MULLIS: Yeah, and I would also just guide people to the NPIAP resource site and download or order the wheelchair seating pocket guide. As we mentioned in Part 1 of our podcast, it’s a great resource to really tie the practice guidelines to clinical practice and gives really practical suggestions as well.
KEELER: Well, that’s all for today and thank you to Ana, Stacey and Kara once again for being with us and sharing your wealth of knowledge on RN Huddle.
ENDSJO: Thank you for having us.
KEELER: We will link the resources on RN Huddle and, listeners, please be sure to visit the NPIAP site for a plethora of resources, as mentioned, and to listen to other podcasts surrounding pressure injury prevention. Listeners, if you want to hear more and have a request, please, visit the RN Huddle site where you can email us with any suggestions. We thank you for listening and stay tuned for more hot topics. Thank you.
KEELER: Wow, what an amazing discussion. Renée, Ana, Kara and Stacey thank you so much.

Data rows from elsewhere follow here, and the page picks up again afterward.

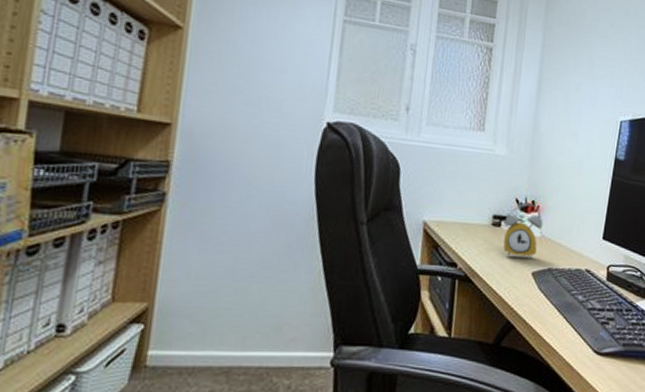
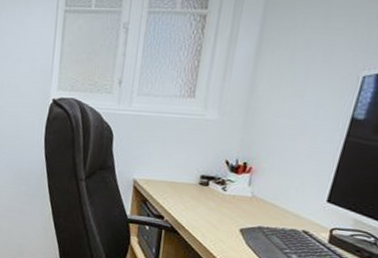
alarm clock: present [503,203,543,259] -> none [210,164,256,217]

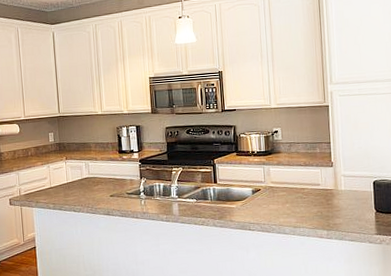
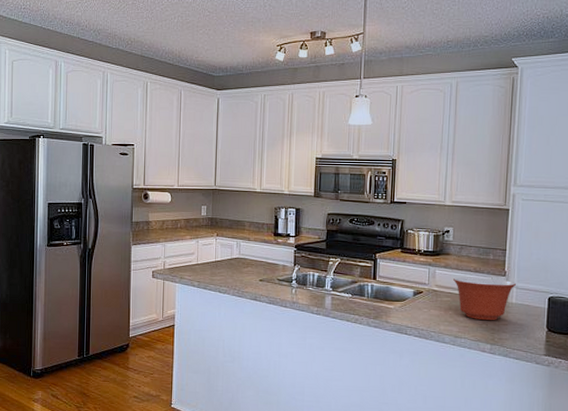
mixing bowl: none [287,170,343,209] -> present [453,277,516,320]

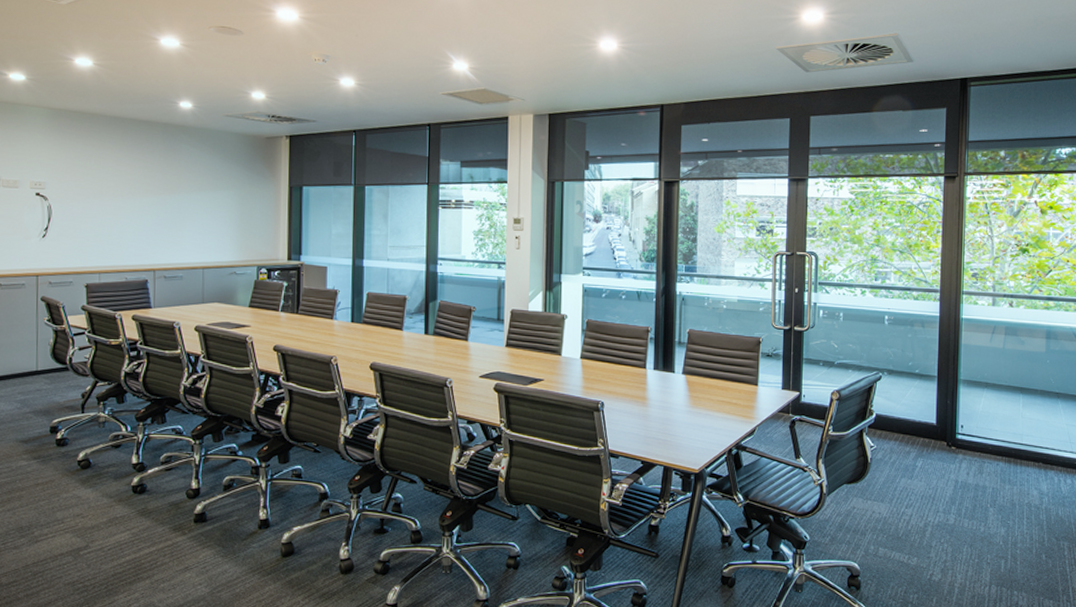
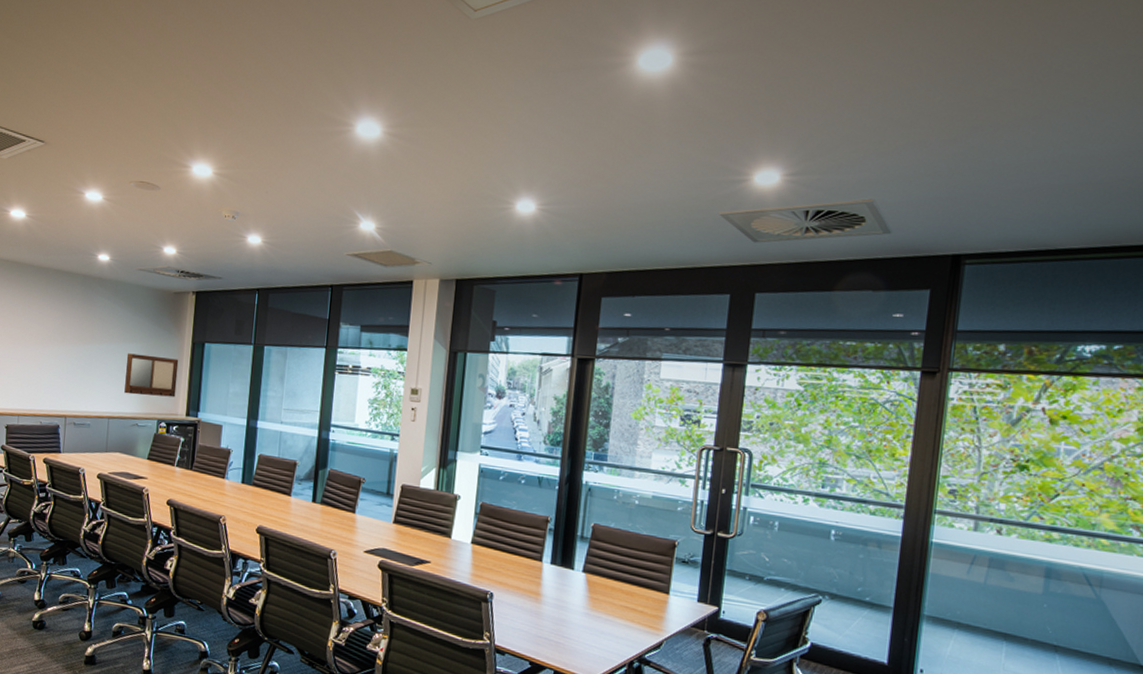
writing board: none [218,201,276,243] -> present [124,353,179,398]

You know, really talking about how you can prevent these wounds using different adaptive devices and, of course, it’s always helpful to know how the coding works and how you can get these resources to the patients who need them the most. So, thank you so much for this discussion. Thank you so much for this partnership, and I hope that you, out there in RN Huddle listener land, have enjoyed this as much as I have. So, thank you. Hopefully you’ll tune into another episode of RN Huddle.